> **PROVIDED RECORDS**:
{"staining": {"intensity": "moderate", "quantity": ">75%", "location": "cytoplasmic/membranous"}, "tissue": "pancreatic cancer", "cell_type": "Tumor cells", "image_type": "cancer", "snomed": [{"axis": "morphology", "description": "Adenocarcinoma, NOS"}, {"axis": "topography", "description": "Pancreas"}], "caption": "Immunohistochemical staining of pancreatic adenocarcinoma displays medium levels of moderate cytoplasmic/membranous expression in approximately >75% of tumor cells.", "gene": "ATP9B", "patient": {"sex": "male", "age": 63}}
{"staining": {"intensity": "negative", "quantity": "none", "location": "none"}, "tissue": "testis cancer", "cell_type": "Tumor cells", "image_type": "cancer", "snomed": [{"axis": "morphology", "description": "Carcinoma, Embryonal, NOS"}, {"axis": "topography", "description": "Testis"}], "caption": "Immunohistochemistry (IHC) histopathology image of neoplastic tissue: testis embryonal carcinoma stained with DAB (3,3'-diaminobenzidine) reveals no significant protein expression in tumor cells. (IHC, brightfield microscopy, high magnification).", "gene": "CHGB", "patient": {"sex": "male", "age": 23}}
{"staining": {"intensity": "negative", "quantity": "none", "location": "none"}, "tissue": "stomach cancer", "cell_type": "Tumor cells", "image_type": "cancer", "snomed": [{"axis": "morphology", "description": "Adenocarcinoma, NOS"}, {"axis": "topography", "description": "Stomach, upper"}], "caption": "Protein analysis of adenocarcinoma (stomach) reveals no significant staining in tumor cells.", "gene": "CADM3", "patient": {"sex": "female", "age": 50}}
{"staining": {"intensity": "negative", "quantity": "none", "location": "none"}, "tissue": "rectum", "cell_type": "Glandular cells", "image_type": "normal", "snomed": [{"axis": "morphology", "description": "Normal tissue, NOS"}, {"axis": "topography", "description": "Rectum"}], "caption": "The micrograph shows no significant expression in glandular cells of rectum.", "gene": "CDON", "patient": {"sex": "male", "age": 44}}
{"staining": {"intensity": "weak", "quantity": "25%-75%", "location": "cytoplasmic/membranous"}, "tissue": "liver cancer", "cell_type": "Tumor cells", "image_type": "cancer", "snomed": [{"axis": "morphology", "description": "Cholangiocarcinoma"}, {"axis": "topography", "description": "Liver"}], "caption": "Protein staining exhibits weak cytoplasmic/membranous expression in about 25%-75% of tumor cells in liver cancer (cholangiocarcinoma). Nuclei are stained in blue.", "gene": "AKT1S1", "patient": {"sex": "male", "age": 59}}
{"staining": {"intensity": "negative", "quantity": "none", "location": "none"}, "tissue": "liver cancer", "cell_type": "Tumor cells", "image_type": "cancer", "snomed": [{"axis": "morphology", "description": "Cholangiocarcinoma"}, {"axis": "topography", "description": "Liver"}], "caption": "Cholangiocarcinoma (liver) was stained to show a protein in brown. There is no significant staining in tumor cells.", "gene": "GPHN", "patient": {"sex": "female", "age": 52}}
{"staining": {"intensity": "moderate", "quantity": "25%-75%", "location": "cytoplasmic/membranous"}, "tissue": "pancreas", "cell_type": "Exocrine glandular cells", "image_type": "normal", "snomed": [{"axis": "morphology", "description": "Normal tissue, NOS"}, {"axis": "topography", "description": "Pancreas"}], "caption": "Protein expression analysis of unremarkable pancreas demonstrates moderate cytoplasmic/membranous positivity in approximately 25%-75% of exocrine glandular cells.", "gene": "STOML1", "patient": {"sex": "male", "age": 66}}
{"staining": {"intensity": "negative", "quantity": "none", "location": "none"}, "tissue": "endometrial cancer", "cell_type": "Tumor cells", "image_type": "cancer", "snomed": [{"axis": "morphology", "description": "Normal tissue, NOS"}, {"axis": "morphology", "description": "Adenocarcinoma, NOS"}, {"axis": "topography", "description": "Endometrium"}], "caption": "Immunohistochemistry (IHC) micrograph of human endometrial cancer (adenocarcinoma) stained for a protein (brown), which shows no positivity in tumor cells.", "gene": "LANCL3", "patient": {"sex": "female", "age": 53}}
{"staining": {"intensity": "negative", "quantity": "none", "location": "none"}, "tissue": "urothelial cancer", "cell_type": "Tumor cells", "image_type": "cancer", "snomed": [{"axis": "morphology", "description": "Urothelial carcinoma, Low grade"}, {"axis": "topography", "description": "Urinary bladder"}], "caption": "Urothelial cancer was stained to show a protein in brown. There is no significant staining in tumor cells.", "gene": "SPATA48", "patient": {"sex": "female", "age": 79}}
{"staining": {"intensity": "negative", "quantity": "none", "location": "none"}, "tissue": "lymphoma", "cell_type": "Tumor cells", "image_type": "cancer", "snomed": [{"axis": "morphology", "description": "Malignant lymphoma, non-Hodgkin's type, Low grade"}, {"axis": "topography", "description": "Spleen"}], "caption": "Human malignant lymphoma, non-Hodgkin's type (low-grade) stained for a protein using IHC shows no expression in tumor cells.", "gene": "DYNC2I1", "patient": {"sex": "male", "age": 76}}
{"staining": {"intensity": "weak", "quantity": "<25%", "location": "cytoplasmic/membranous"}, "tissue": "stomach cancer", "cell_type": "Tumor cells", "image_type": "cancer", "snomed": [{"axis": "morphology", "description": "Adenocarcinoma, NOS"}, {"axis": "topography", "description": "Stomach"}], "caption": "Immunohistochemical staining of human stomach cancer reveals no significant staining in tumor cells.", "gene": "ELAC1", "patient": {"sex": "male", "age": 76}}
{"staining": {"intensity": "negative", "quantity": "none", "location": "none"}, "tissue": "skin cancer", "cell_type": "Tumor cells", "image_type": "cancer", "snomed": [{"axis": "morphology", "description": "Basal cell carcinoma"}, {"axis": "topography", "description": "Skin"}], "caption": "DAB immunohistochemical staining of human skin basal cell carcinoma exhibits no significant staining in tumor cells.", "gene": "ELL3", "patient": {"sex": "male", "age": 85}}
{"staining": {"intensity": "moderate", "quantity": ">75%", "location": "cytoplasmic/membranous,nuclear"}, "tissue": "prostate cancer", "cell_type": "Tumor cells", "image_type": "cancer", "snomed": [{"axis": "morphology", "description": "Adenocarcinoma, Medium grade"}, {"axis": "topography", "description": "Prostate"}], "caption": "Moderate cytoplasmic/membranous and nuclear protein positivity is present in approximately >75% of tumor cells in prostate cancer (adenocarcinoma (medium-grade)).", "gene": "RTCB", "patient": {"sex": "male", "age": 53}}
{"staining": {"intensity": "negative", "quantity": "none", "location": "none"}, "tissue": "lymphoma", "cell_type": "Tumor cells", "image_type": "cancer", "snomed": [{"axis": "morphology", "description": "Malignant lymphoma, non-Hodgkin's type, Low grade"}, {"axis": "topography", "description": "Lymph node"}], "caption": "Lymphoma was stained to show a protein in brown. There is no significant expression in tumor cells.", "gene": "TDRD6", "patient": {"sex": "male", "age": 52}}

> **DIRECTIONS FOR THIS TASK**:
Every one of the records is to be copied word for word.

> **RESPONSE AREA**:
{"staining": {"intensity": "moderate", "quantity": ">75%", "location": "cytoplasmic/membranous"}, "tissue": "pancreatic cancer", "cell_type": "Tumor cells", "image_type": "cancer", "snomed": [{"axis": "morphology", "description": "Adenocarcinoma, NOS"}, {"axis": "topography", "description": "Pancreas"}], "caption": "Immunohistochemical staining of pancreatic adenocarcinoma displays medium levels of moderate cytoplasmic/membranous expression in approximately >75% of tumor cells.", "gene": "ATP9B", "patient": {"sex": "male", "age": 63}}
{"staining": {"intensity": "negative", "quantity": "none", "location": "none"}, "tissue": "testis cancer", "cell_type": "Tumor cells", "image_type": "cancer", "snomed": [{"axis": "morphology", "description": "Carcinoma, Embryonal, NOS"}, {"axis": "topography", "description": "Testis"}], "caption": "Immunohistochemistry (IHC) histopathology image of neoplastic tissue: testis embryonal carcinoma stained with DAB (3,3'-diaminobenzidine) reveals no significant protein expression in tumor cells. (IHC, brightfield microscopy, high magnification).", "gene": "CHGB", "patient": {"sex": "male", "age": 23}}
{"staining": {"intensity": "negative", "quantity": "none", "location": "none"}, "tissue": "stomach cancer", "cell_type": "Tumor cells", "image_type": "cancer", "snomed": [{"axis": "morphology", "description": "Adenocarcinoma, NOS"}, {"axis": "topography", "description": "Stomach, upper"}], "caption": "Protein analysis of adenocarcinoma (stomach) reveals no significant staining in tumor cells.", "gene": "CADM3", "patient": {"sex": "female", "age": 50}}
{"staining": {"intensity": "negative", "quantity": "none", "location": "none"}, "tissue": "rectum", "cell_type": "Glandular cells", "image_type": "normal", "snomed": [{"axis": "morphology", "description": "Normal tissue, NOS"}, {"axis": "topography", "description": "Rectum"}], "caption": "The micrograph shows no significant expression in glandular cells of rectum.", "gene": "CDON", "patient": {"sex": "male", "age": 44}}
{"staining": {"intensity": "weak", "quantity": "25%-75%", "location": "cytoplasmic/membranous"}, "tissue": "liver cancer", "cell_type": "Tumor cells", "image_type": "cancer", "snomed": [{"axis": "morphology", "description": "Cholangiocarcinoma"}, {"axis": "topography", "description": "Liver"}], "caption": "Protein staining exhibits weak cytoplasmic/membranous expression in about 25%-75% of tumor cells in liver cancer (cholangiocarcinoma). Nuclei are stained in blue.", "gene": "AKT1S1", "patient": {"sex": "male", "age": 59}}
{"staining": {"intensity": "negative", "quantity": "none", "location": "none"}, "tissue": "liver cancer", "cell_type": "Tumor cells", "image_type": "cancer", "snomed": [{"axis": "morphology", "description": "Cholangiocarcinoma"}, {"axis": "topography", "description": "Liver"}], "caption": "Cholangiocarcinoma (liver) was stained to show a protein in brown. There is no significant staining in tumor cells.", "gene": "GPHN", "patient": {"sex": "female", "age": 52}}
{"staining": {"intensity": "moderate", "quantity": "25%-75%", "location": "cytoplasmic/membranous"}, "tissue": "pancreas", "cell_type": "Exocrine glandular cells", "image_type": "normal", "snomed": [{"axis": "morphology", "description": "Normal tissue, NOS"}, {"axis": "topography", "description": "Pancreas"}], "caption": "Protein expression analysis of unremarkable pancreas demonstrates moderate cytoplasmic/membranous positivity in approximately 25%-75% of exocrine glandular cells.", "gene": "STOML1", "patient": {"sex": "male", "age": 66}}
{"staining": {"intensity": "negative", "quantity": "none", "location": "none"}, "tissue": "endometrial cancer", "cell_type": "Tumor cells", "image_type": "cancer", "snomed": [{"axis": "morphology", "description": "Normal tissue, NOS"}, {"axis": "morphology", "description": "Adenocarcinoma, NOS"}, {"axis": "topography", "description": "Endometrium"}], "caption": "Immunohistochemistry (IHC) micrograph of human endometrial cancer (adenocarcinoma) stained for a protein (brown), which shows no positivity in tumor cells.", "gene": "LANCL3", "patient": {"sex": "female", "age": 53}}
{"staining": {"intensity": "negative", "quantity": "none", "location": "none"}, "tissue": "urothelial cancer", "cell_type": "Tumor cells", "image_type": "cancer", "snomed": [{"axis": "morphology", "description": "Urothelial carcinoma, Low grade"}, {"axis": "topography", "description": "Urinary bladder"}], "caption": "Urothelial cancer was stained to show a protein in brown. There is no significant staining in tumor cells.", "gene": "SPATA48", "patient": {"sex": "female", "age": 79}}
{"staining": {"intensity": "negative", "quantity": "none", "location": "none"}, "tissue": "lymphoma", "cell_type": "Tumor cells", "image_type": "cancer", "snomed": [{"axis": "morphology", "description": "Malignant lymphoma, non-Hodgkin's type, Low grade"}, {"axis": "topography", "description": "Spleen"}], "caption": "Human malignant lymphoma, non-Hodgkin's type (low-grade) stained for a protein using IHC shows no expression in tumor cells.", "gene": "DYNC2I1", "patient": {"sex": "male", "age": 76}}
{"staining": {"intensity": "weak", "quantity": "<25%", "location": "cytoplasmic/membranous"}, "tissue": "stomach cancer", "cell_type": "Tumor cells", "image_type": "cancer", "snomed": [{"axis": "morphology", "description": "Adenocarcinoma, NOS"}, {"axis": "topography", "description": "Stomach"}], "caption": "Immunohistochemical staining of human stomach cancer reveals no significant staining in tumor cells.", "gene": "ELAC1", "patient": {"sex": "male", "age": 76}}
{"staining": {"intensity": "negative", "quantity": "none", "location": "none"}, "tissue": "skin cancer", "cell_type": "Tumor cells", "image_type": "cancer", "snomed": [{"axis": "morphology", "description": "Basal cell carcinoma"}, {"axis": "topography", "description": "Skin"}], "caption": "DAB immunohistochemical staining of human skin basal cell carcinoma exhibits no significant staining in tumor cells.", "gene": "ELL3", "patient": {"sex": "male", "age": 85}}
{"staining": {"intensity": "moderate", "quantity": ">75%", "location": "cytoplasmic/membranous,nuclear"}, "tissue": "prostate cancer", "cell_type": "Tumor cells", "image_type": "cancer", "snomed": [{"axis": "morphology", "description": "Adenocarcinoma, Medium grade"}, {"axis": "topography", "description": "Prostate"}], "caption": "Moderate cytoplasmic/membranous and nuclear protein positivity is present in approximately >75% of tumor cells in prostate cancer (adenocarcinoma (medium-grade)).", "gene": "RTCB", "patient": {"sex": "male", "age": 53}}
{"staining": {"intensity": "negative", "quantity": "none", "location": "none"}, "tissue": "lymphoma", "cell_type": "Tumor cells", "image_type": "cancer", "snomed": [{"axis": "morphology", "description": "Malignant lymphoma, non-Hodgkin's type, Low grade"}, {"axis": "topography", "description": "Lymph node"}], "caption": "Lymphoma was stained to show a protein in brown. There is no significant expression in tumor cells.", "gene": "TDRD6", "patient": {"sex": "male", "age": 52}}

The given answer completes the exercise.